| What you need to do |
All lines in the material with the string "quick" should be listed.

[Material provided — start]

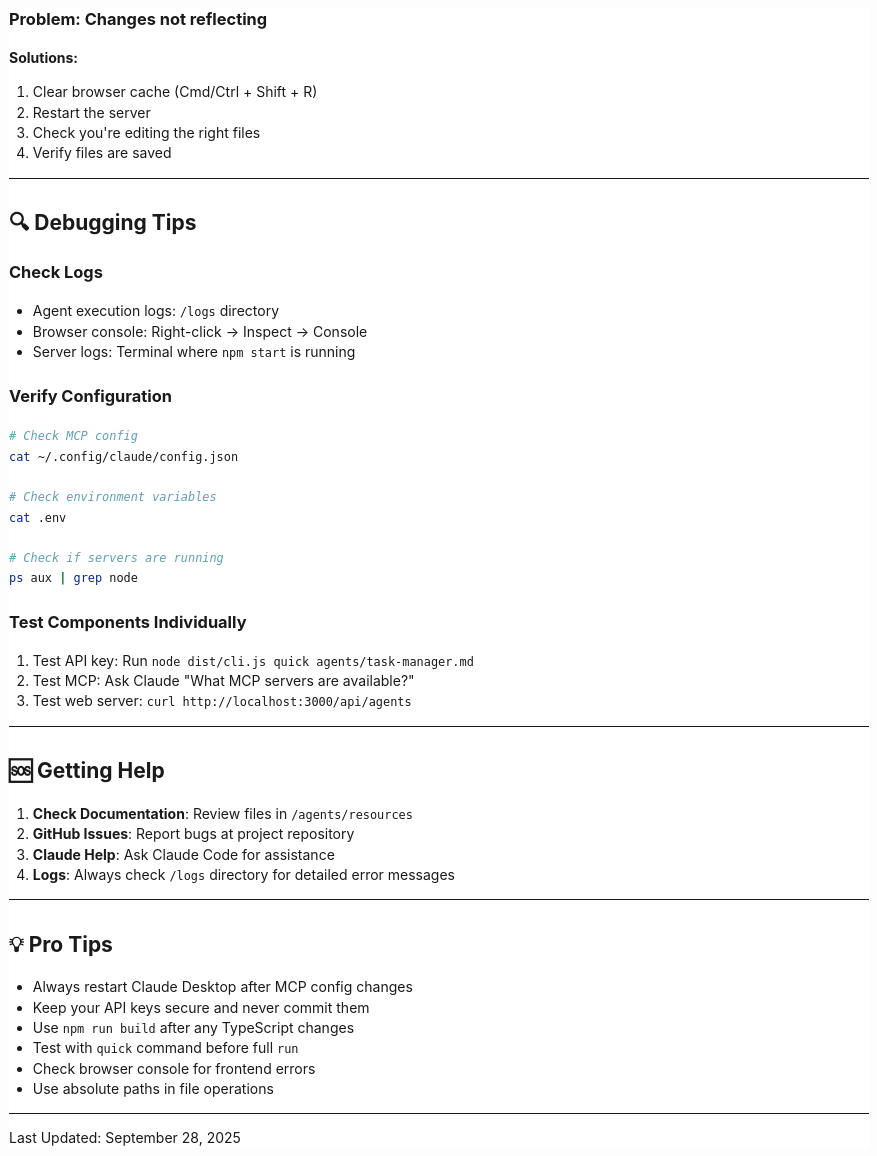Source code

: ### Problem: Changes not reflecting
**Solutions:**
1. Clear browser cache (Cmd/Ctrl + Shift + R)
2. Restart the server
3. Check you're editing the right files
4. Verify files are saved

---

## 🔍 Debugging Tips

### Check Logs
- Agent execution logs: `/logs` directory
- Browser console: Right-click → Inspect → Console
- Server logs: Terminal where `npm start` is running

### Verify Configuration
```bash
# Check MCP config
cat ~/.config/claude/config.json

# Check environment variables
cat .env

# Check if servers are running
ps aux | grep node
```

### Test Components Individually
1. Test API key: Run `node dist/cli.js quick agents/task-manager.md`
2. Test MCP: Ask Claude "What MCP servers are available?"
3. Test web server: `curl http://localhost:3000/api/agents`

---

## 🆘 Getting Help

1. **Check Documentation**: Review files in `/agents/resources`
2. **GitHub Issues**: Report bugs at project repository
3. **Claude Help**: Ask Claude Code for assistance
4. **Logs**: Always check `/logs` directory for detailed error messages

---

## 💡 Pro Tips

- Always restart Claude Desktop after MCP config changes
- Keep your API keys secure and never commit them
- Use `npm run build` after any TypeScript changes
- Test with `quick` command before full `run`
- Check browser console for frontend errors
- Use absolute paths in file operations

---

Last Updated: September 28, 2025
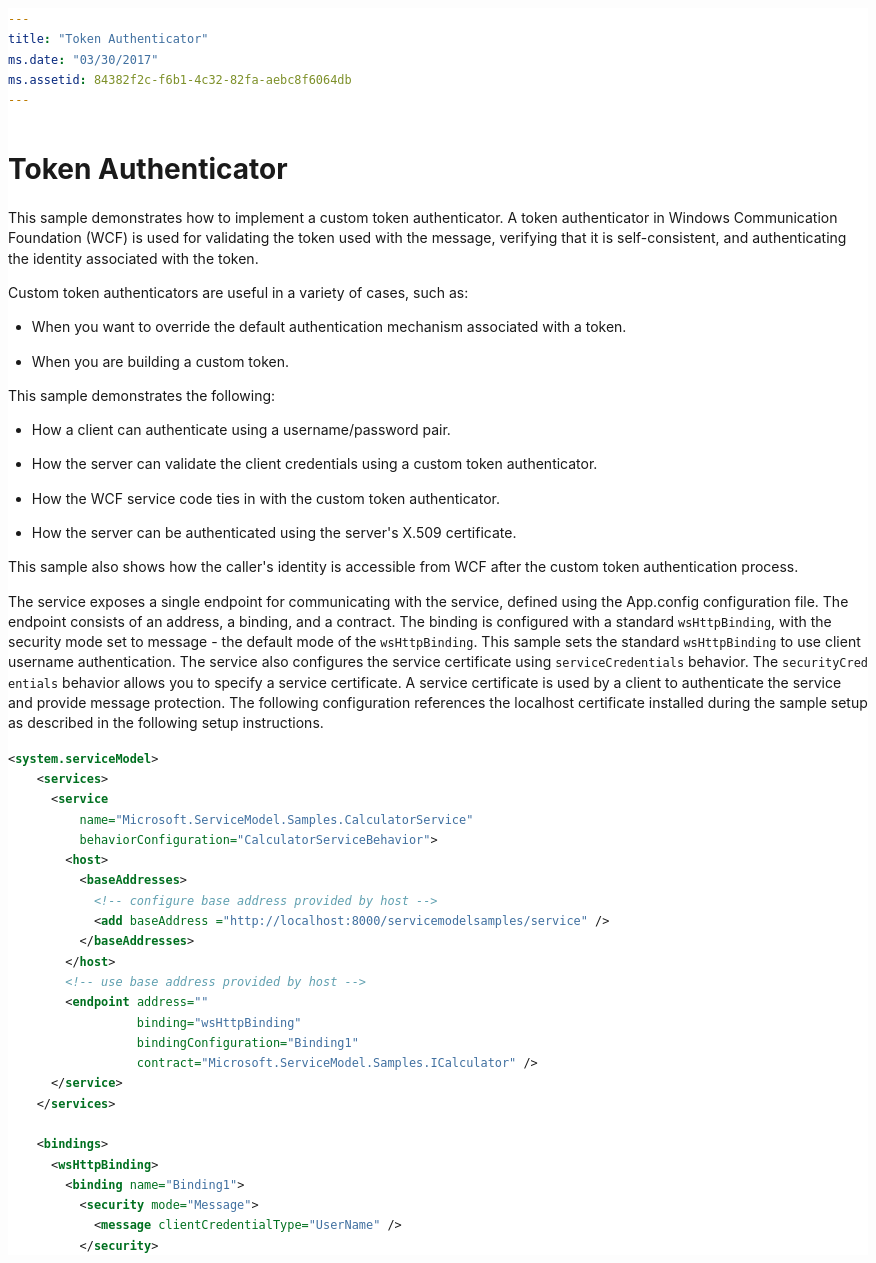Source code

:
 ```yaml
---
title: "Token Authenticator"
ms.date: "03/30/2017"
ms.assetid: 84382f2c-f6b1-4c32-82fa-aebc8f6064db
---
```

# Token Authenticator
This sample demonstrates how to implement a custom token authenticator. A token authenticator in Windows Communication Foundation (WCF) is used for validating the token used with the message, verifying that it is self-consistent, and authenticating the identity associated with the token.

 Custom token authenticators are useful in a variety of cases, such as:

-   When you want to override the default authentication mechanism associated with a token.

-   When you are building a custom token.

 This sample demonstrates the following:

-   How a client can authenticate using a username/password pair.

-   How the server can validate the client credentials using a custom token authenticator.

-   How the WCF service code ties in with the custom token authenticator.

-   How the server can be authenticated using the server's X.509 certificate.

 This sample also shows how the caller's identity is accessible from WCF after the custom token authentication process.

 The service exposes a single endpoint for communicating with the service, defined using the App.config configuration file. The endpoint consists of an address, a binding, and a contract. The binding is configured with a standard `wsHttpBinding`, with the security mode set to message - the default mode of the `wsHttpBinding`. This sample sets the standard `wsHttpBinding` to use client username authentication. The service also configures the service certificate using `serviceCredentials` behavior. The `securityCredentials` behavior allows you to specify a service certificate. A service certificate is used by a client to authenticate the service and provide message protection. The following configuration references the localhost certificate installed during the sample setup as described in the following setup instructions.

```xml
<system.serviceModel>
    <services>
      <service
          name="Microsoft.ServiceModel.Samples.CalculatorService"
          behaviorConfiguration="CalculatorServiceBehavior">
        <host>
          <baseAddresses>
            <!-- configure base address provided by host -->
            <add baseAddress ="http://localhost:8000/servicemodelsamples/service" />
          </baseAddresses>
        </host>
        <!-- use base address provided by host -->
        <endpoint address=""
                  binding="wsHttpBinding"
                  bindingConfiguration="Binding1"
                  contract="Microsoft.ServiceModel.Samples.ICalculator" />
      </service>
    </services>

    <bindings>
      <wsHttpBinding>
        <binding name="Binding1">
          <security mode="Message">
            <message clientCredentialType="UserName" />
          </security>
```
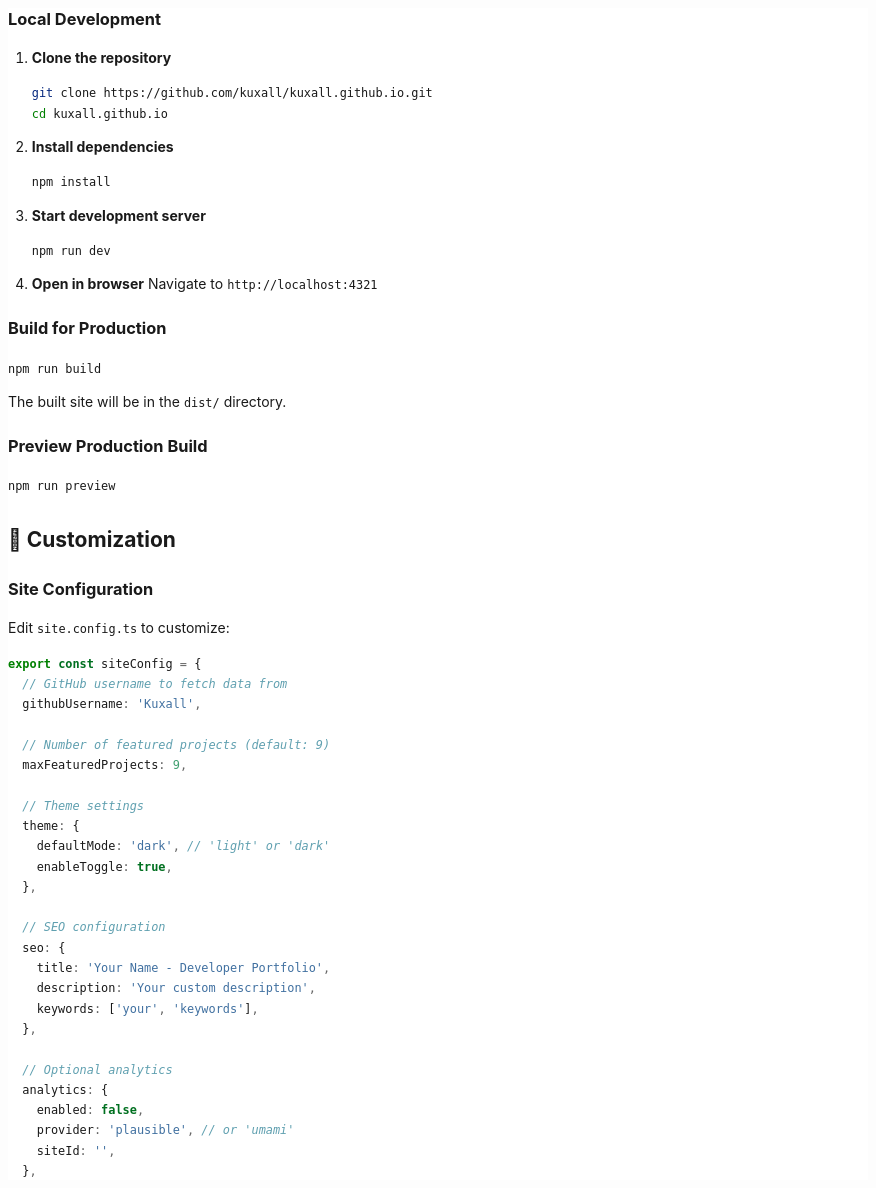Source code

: ### Local Development

1. **Clone the repository**
   ```bash
   git clone https://github.com/kuxall/kuxall.github.io.git
   cd kuxall.github.io
   ```

2. **Install dependencies**
   ```bash
   npm install
   ```

3. **Start development server**
   ```bash
   npm run dev
   ```

4. **Open in browser**
   Navigate to `http://localhost:4321`

### Build for Production

```bash
npm run build
```

The built site will be in the `dist/` directory.

### Preview Production Build

```bash
npm run preview
```

## 🎨 Customization

### Site Configuration

Edit `site.config.ts` to customize:

```typescript
export const siteConfig = {
  // GitHub username to fetch data from
  githubUsername: 'Kuxall',
  
  // Number of featured projects (default: 9)
  maxFeaturedProjects: 9,
  
  // Theme settings
  theme: {
    defaultMode: 'dark', // 'light' or 'dark'
    enableToggle: true,
  },
  
  // SEO configuration
  seo: {
    title: 'Your Name - Developer Portfolio',
    description: 'Your custom description',
    keywords: ['your', 'keywords'],
  },
  
  // Optional analytics
  analytics: {
    enabled: false,
    provider: 'plausible', // or 'umami'
    siteId: '',
  },
```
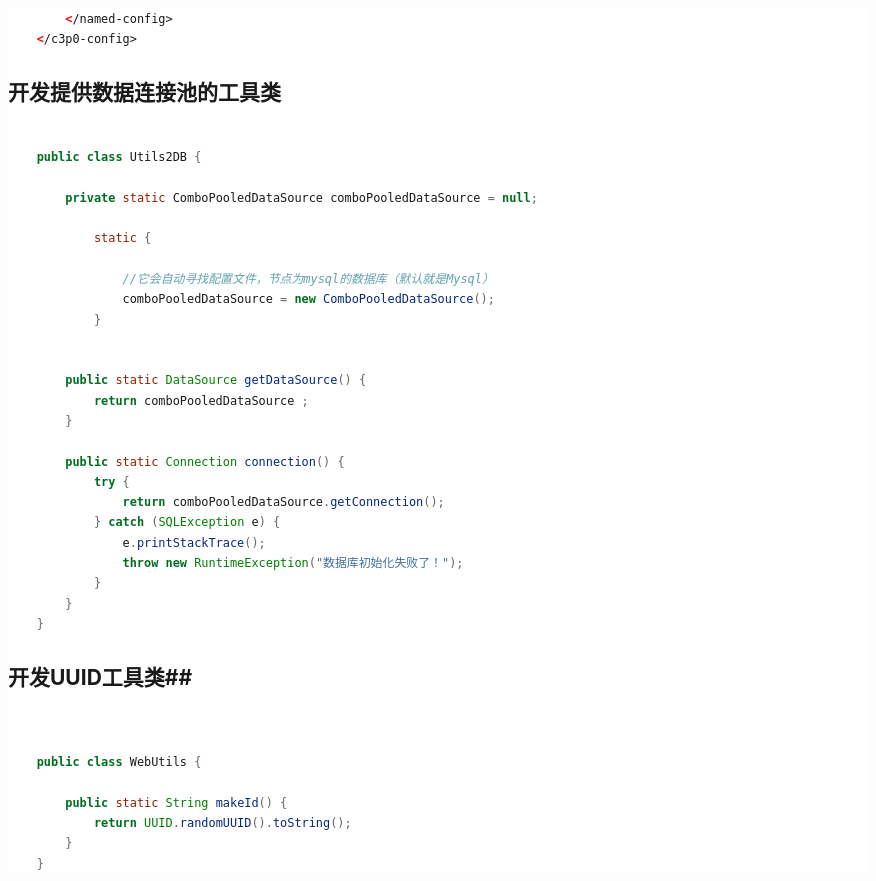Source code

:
 ```xml
		</named-config>
	</c3p0-config>

```

## 开发提供数据连接池的工具类 ##

```java

	public class Utils2DB {
	
	    private static ComboPooledDataSource comboPooledDataSource = null;
	
	        static {
	
	            //它会自动寻找配置文件，节点为mysql的数据库（默认就是Mysql）
	            comboPooledDataSource = new ComboPooledDataSource();
	        }
	
	
	    public static DataSource getDataSource() {
	        return comboPooledDataSource ;
	    }
	
	    public static Connection connection() {
	        try {
	            return comboPooledDataSource.getConnection();
	        } catch (SQLException e) {
	            e.printStackTrace();
	            throw new RuntimeException("数据库初始化失败了！");
	        }
	    }
	}


```

## 开发UUID工具类##

```java

	
	public class WebUtils {
	
	    public static String makeId() {
	        return UUID.randomUUID().toString();
	    }
	}

```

[Material provided — finish]

| Your solution |
1. Test API key: Run `node dist/cli.js quick agents/task-manager.md`
- Test with `quick` command before full `run`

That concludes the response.